| TASK |
Retype the entries below without any change.

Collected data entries

--------------------------------------------------

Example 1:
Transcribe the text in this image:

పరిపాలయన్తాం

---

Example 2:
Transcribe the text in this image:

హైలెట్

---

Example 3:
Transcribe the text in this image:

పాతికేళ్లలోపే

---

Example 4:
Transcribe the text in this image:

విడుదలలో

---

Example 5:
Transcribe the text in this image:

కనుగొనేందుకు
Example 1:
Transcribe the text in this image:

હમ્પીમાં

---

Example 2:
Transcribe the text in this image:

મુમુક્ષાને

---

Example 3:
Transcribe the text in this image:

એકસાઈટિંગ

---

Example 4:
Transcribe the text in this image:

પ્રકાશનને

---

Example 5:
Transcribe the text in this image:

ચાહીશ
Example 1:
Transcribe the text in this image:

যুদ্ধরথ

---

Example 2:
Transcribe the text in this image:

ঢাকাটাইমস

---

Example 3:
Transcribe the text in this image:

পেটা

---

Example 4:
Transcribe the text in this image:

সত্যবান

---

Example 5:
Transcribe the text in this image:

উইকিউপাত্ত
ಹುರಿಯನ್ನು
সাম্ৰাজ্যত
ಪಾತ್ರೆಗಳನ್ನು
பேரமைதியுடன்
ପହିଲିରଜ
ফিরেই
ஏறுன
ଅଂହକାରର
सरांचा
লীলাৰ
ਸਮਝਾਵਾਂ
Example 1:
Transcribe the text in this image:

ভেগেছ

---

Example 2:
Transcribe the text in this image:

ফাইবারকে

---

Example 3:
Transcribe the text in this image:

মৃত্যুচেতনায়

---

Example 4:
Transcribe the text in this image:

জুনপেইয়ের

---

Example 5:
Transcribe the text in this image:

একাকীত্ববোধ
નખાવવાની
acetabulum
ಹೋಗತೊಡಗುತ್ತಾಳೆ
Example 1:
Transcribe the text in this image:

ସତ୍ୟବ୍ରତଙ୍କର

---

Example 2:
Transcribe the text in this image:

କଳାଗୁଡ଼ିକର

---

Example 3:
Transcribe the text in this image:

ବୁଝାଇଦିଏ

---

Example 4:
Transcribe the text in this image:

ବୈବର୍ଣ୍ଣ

--------------------------------------------------

| EXERCISE ANSWER |
Example 1:
Transcribe the text in this image:

పరిపాలయన్తాం

---

Example 2:
Transcribe the text in this image:

హైలెట్

---

Example 3:
Transcribe the text in this image:

పాతికేళ్లలోపే

---

Example 4:
Transcribe the text in this image:

విడుదలలో

---

Example 5:
Transcribe the text in this image:

కనుగొనేందుకు
Example 1:
Transcribe the text in this image:

હમ્પીમાં

---

Example 2:
Transcribe the text in this image:

મુમુક્ષાને

---

Example 3:
Transcribe the text in this image:

એકસાઈટિંગ

---

Example 4:
Transcribe the text in this image:

પ્રકાશનને

---

Example 5:
Transcribe the text in this image:

ચાહીશ
Example 1:
Transcribe the text in this image:

যুদ্ধরথ

---

Example 2:
Transcribe the text in this image:

ঢাকাটাইমস

---

Example 3:
Transcribe the text in this image:

পেটা

---

Example 4:
Transcribe the text in this image:

সত্যবান

---

Example 5:
Transcribe the text in this image:

উইকিউপাত্ত
ಹುರಿಯನ್ನು
সাম্ৰাজ্যত
ಪಾತ್ರೆಗಳನ್ನು
பேரமைதியுடன்
ପହିଲିରଜ
ফিরেই
ஏறுன
ଅଂହକାରର
सरांचा
লীলাৰ
ਸਮਝਾਵਾਂ
Example 1:
Transcribe the text in this image:

ভেগেছ

---

Example 2:
Transcribe the text in this image:

ফাইবারকে

---

Example 3:
Transcribe the text in this image:

মৃত্যুচেতনায়

---

Example 4:
Transcribe the text in this image:

জুনপেইয়ের

---

Example 5:
Transcribe the text in this image:

একাকীত্ববোধ
નખાવવાની
acetabulum
ಹೋಗತೊಡಗುತ್ತಾಳೆ
Example 1:
Transcribe the text in this image:

ସତ୍ୟବ୍ରତଙ୍କର

---

Example 2:
Transcribe the text in this image:

କଳାଗୁଡ଼ିକର

---

Example 3:
Transcribe the text in this image:

ବୁଝାଇଦିଏ

---

Example 4:
Transcribe the text in this image:

ବୈବର୍ଣ୍ଣ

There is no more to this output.